Constitui um refrão permanente da Sagrada Escritura a descrição da ação de Deus em favor dos pobres. É Aquele que “escuta”, “intervém”, “protege”, “defende”, “resgata”, “salva”… Passam os séculos, e a Bem-aventurança evangélica – “Felizes vós, os pobres” (Lc 6, 20) – apresenta-se cada vez mais paradoxal: os pobres são sempre mais pobres, e hoje são-no ainda mais.

Colocando no centro os pobres ao inaugurar o seu Reino, Jesus nos quer dizer precisamente isto: que inaugurou, mas confiou-nos, a nós seus discípulos, a tarefa de lhe dar seguimento, com a responsabilidade de dar esperança aos pobres. Também, Jesus não teve medo de Se identificar com os marginalizados: “Sempre que fizestes isto a um destes meus irmãos mais pequeninos, a Mim mesmo o fizestes” (Mt 25, 40). Esquivar-se desta identificação equivale a ludibriar o Evangelho e diluir a revelação. Disso depende a credibilidade do nosso anúncio e do testemunho dos cristãos. É um programa que a comunidade cristã não pode subestimar.

A opção pelos últimos, por aqueles que a sociedade descarta e lança fora, é uma escolha prioritária que os discípulos de Cristo são chamados a abraçar para não trair a credibilidade da Igreja e dar uma esperança concreta a tantos indefesos. É neles que a caridade cristã encontra a sua prova real.

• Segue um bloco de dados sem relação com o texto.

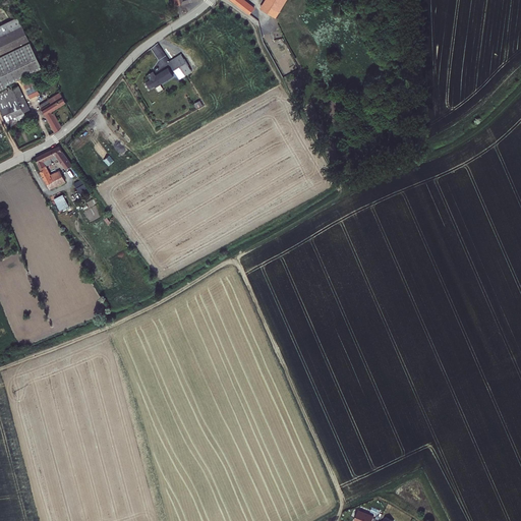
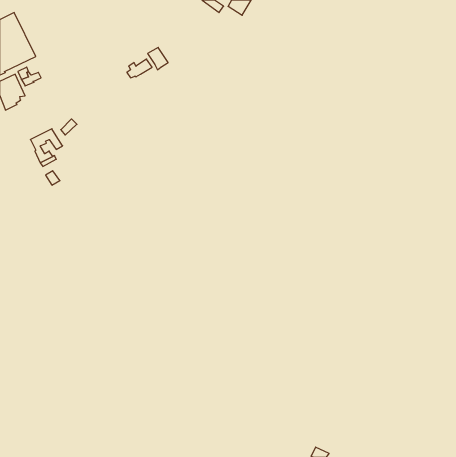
building: [38,92,64,132] -> none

As motivações e exortação do papa, apresentadas acima, indicam que nossa solidariedade com os pobres precisa se revestir de um caráter mais comprometedor. Para além de ações caritativas isoladas, devemos oferecer meios para que possam sair da situação de abandono e de miséria em que se encontram.

Ressalto que o acolhimento da proposta do Papa, para que se promova o dia “Dia Mundial dos Pobres”, ou, como estamos chamando aqui no Brasil, “Jornada Mundial dos Pobres – Semana da Solidariedade”, não significa a realização de mais um evento em favor dos pobres, mas o planejamento e efetivação de ações que os liberte da situação de miséria e abandono em que se encontram.

Nesse sentido, são propostas muitas atividades mobilizadoras para esta IIIª Jornada Mundial dos Pobres. Atividades essas que visam mobilizar as paróquias, grupos, pastorais, tais como:

– Rodas de conversa com as pessoas em situação de vulnerabilidade e lideranças populares sobre a situação social/política e econômica do país.

– Diálogos com os atores protagonistas das lutas sociais sobre desafios do cotidiano, direitos básicos e formas de organizações populares.

– Celebrações da Palavra e Eucarísticas.

– Campanhas de cidadania com atendimentos sociais, atividades lúdicas e esportivas.

– Partilha fraterna das refeições. Organização de um café da manhã, almoço ou jantar com as pessoas e partilha da mesma mesa.

– Atividades de formação e convivência em espaços de medidas socioeducativas, asilos, orfanatos, presídios, com pessoas em situação de rua, entre outros espaços e grupos.

Importa recordar que o compromisso com os pobres é tarefa de todos na Igreja. Uma comunidade que não se compromete criativamente com a causa dos pobres, “facilmente acabará submersa pelo mundanismo espiritual, dissimulado em práticas religiosas, reuniões infecundas ou discursos vazios” (EG 207).